Thinking that I had caused trouble by asking about Linda, I moved our conversation in a direction that I knew the Shadow would relish enough to erase any problem or discomfort. I started discussing his play A Day in the Lantimaru Garden , which was a brilliant dramatic fantasy about an imaginary day spent with a dinosaur in a garden called Lantimaru, somewhere beyond the Earth’s sphere.
I mentioned that Linda’s message had attracted my feverish attention. Long and eloquently phrased, it discussed Hunger’s Hopes , which she had just finished reading, in a delightful fashion. She asked me about the ending: “Did you have to torture Nishan Hamza so excruciatingly? You could have aimed a treacherous bullet from an unknown assailant to strike him in the neck or run over him with a speeding car when he was crossing a street paved with death.”
In an essay that I wrote about anxious reading, published a year and a half ago in a newspaper, and posted on a website that I write for occasionally, I discussed the mechanics of producing a novel and of receiving it.
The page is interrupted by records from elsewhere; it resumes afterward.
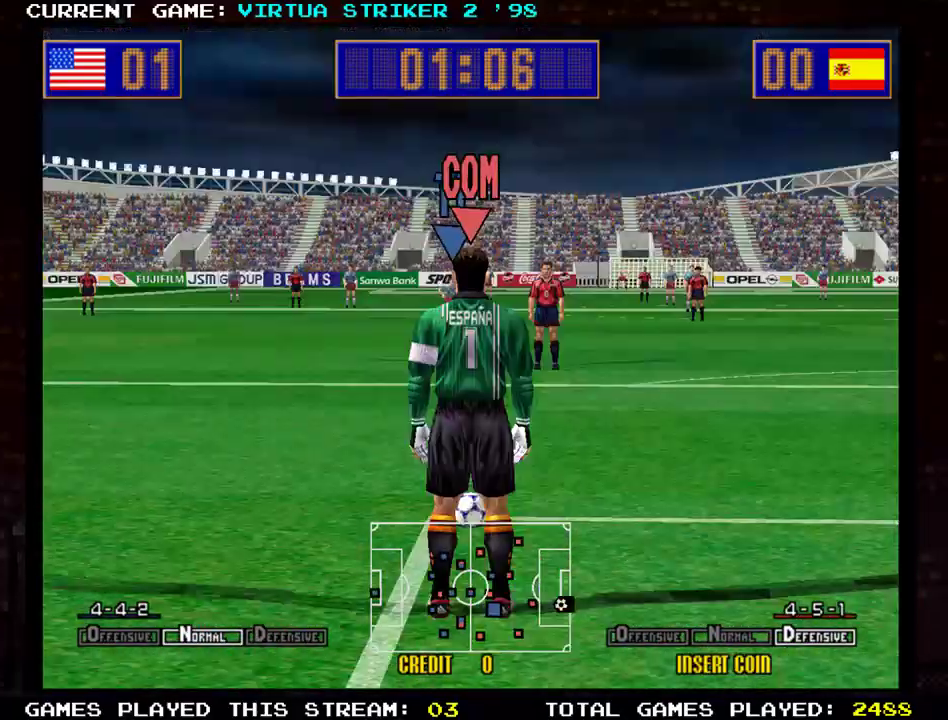
{"buttons": [], "left_stick": "center", "events": []}
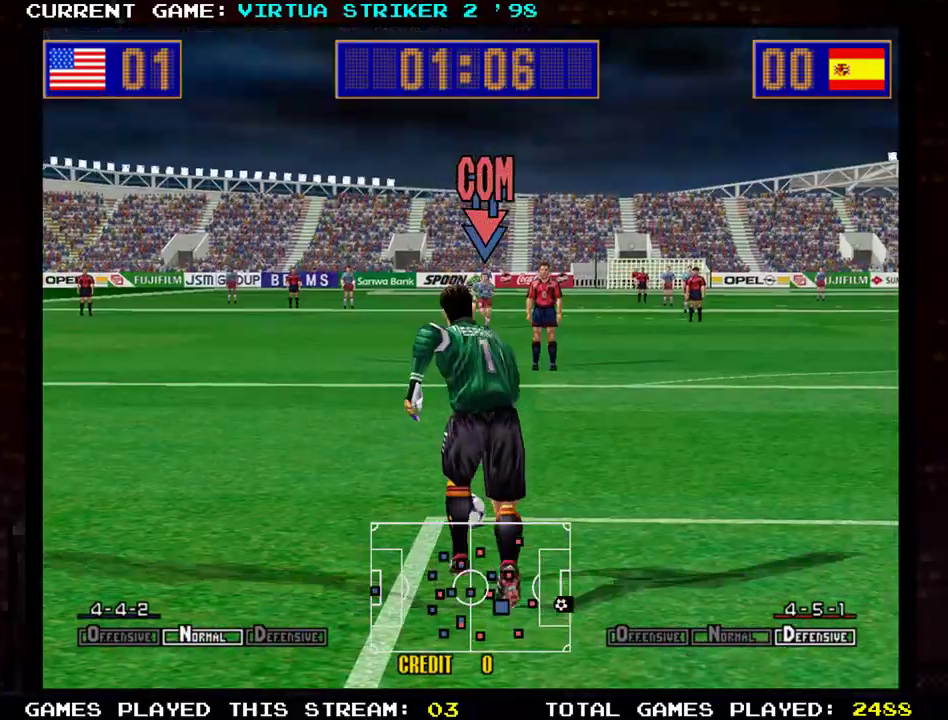
{"buttons": [], "left_stick": "center", "events": []}
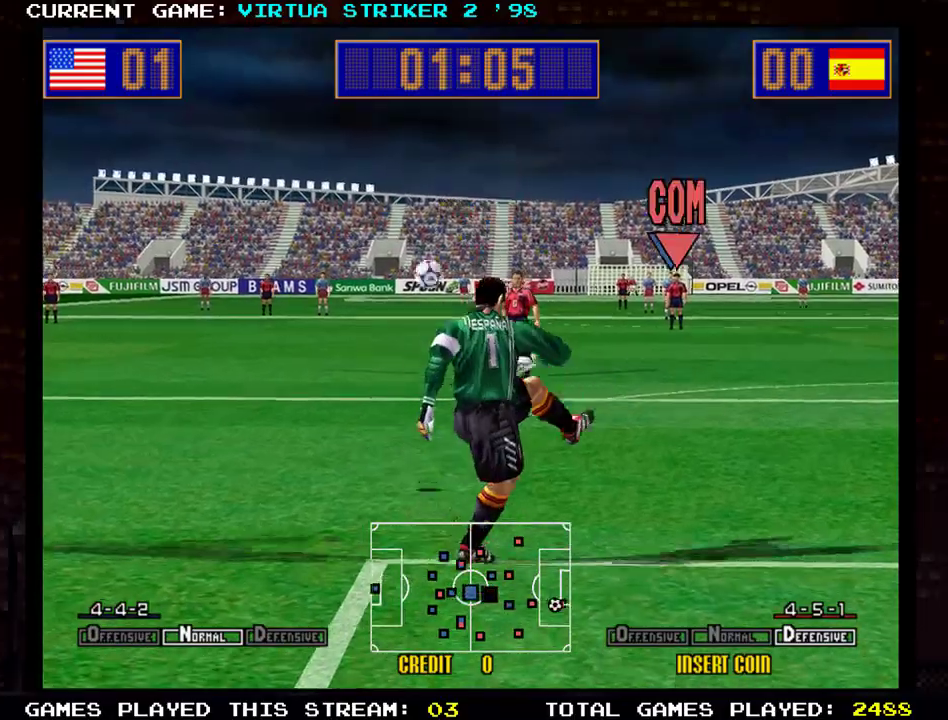
{"buttons": [], "left_stick": "center", "events": []}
I said a writer works with limits he determines with help from scrupulous observers. These include his talent, knowledge, and expertise, and an internal overseer that forms in his mind and that supersedes it. Thus he writes without looking at anything. If something happens and his thinking becomes confused or miscarries for some reason, this will never be a false step. He observes this miscarriage, and his vision extends forward, as he attempts to set his other thoughts on their own two feet. Consequently, Nishan Hamza, or NHN, must die of glandular cancer. Any other outcome a reader suggests would stem from temporary sympathy for the character, not from profound digging in the dirt of writing.
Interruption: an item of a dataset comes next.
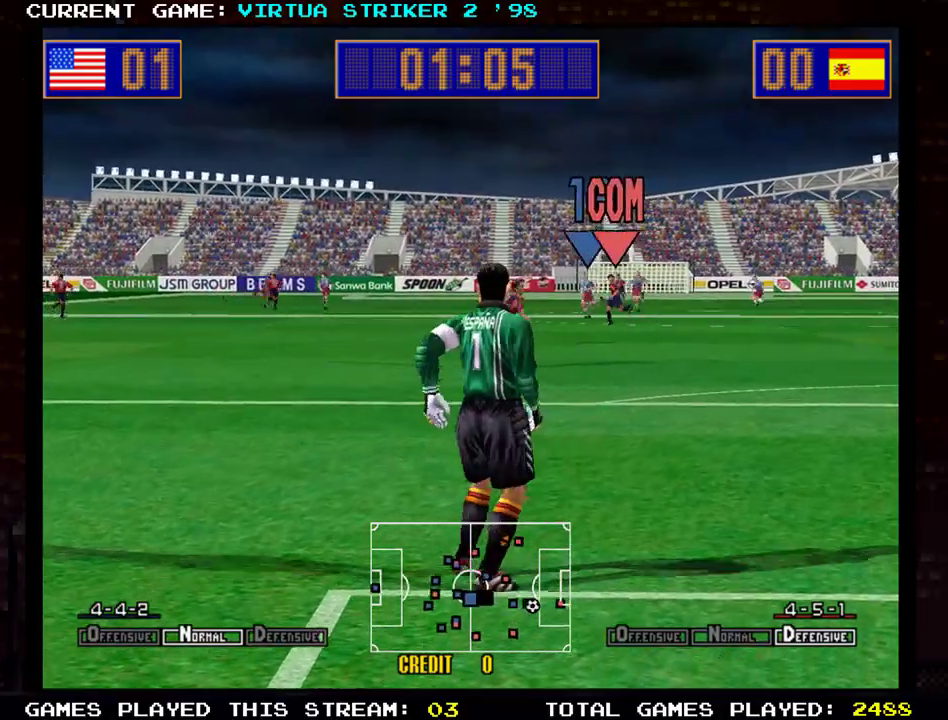
{"buttons": [], "left_stick": "center", "events": []}
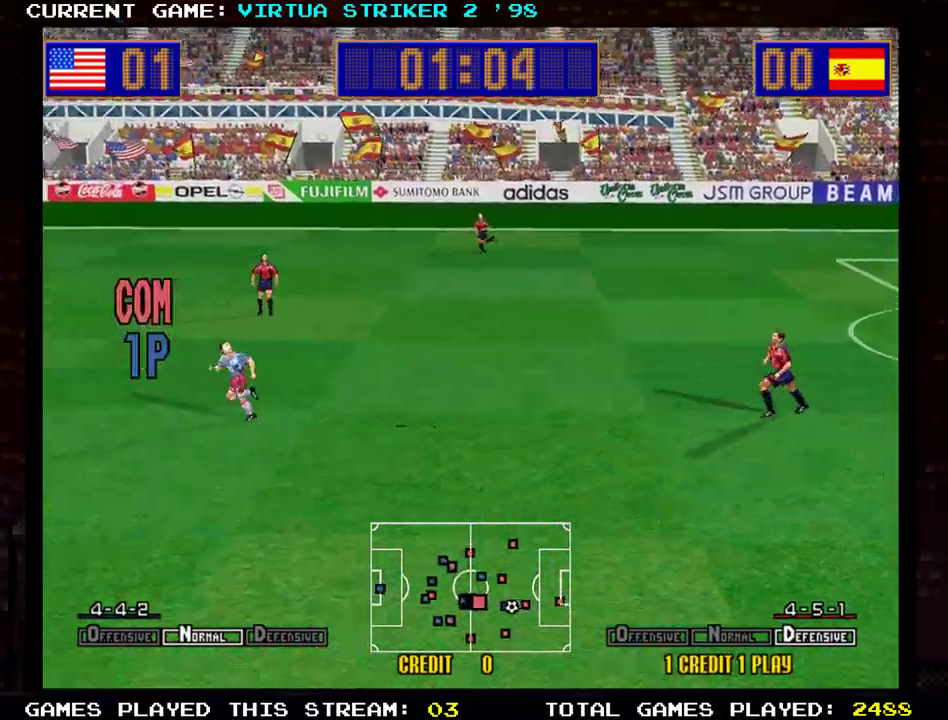
{"buttons": [], "left_stick": "left", "events": [[317, "left_stick", "left"]]}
Linda was an excellent reader — there was no doubt about that. The overly literary sentences describing the hero’s death must have infuriated her. My ending was unexpected, because the invalid doesn’t die of complications of his schizophrenia. Her suggestion, however, was well off the mark.
I replied quickly to her message, realizing that she might be waiting up to receive my response. I clarified my thinking for her and directed her attention to my essay for further guidance.
Another text message really made me laugh. It was from Joseph Ifranji, who must have loaded his phone with credit when I gave him money. He had written in his idiosyncratic English: “My lover Daldona return back from the desert. She discovered the rented house and now with me in the bed.”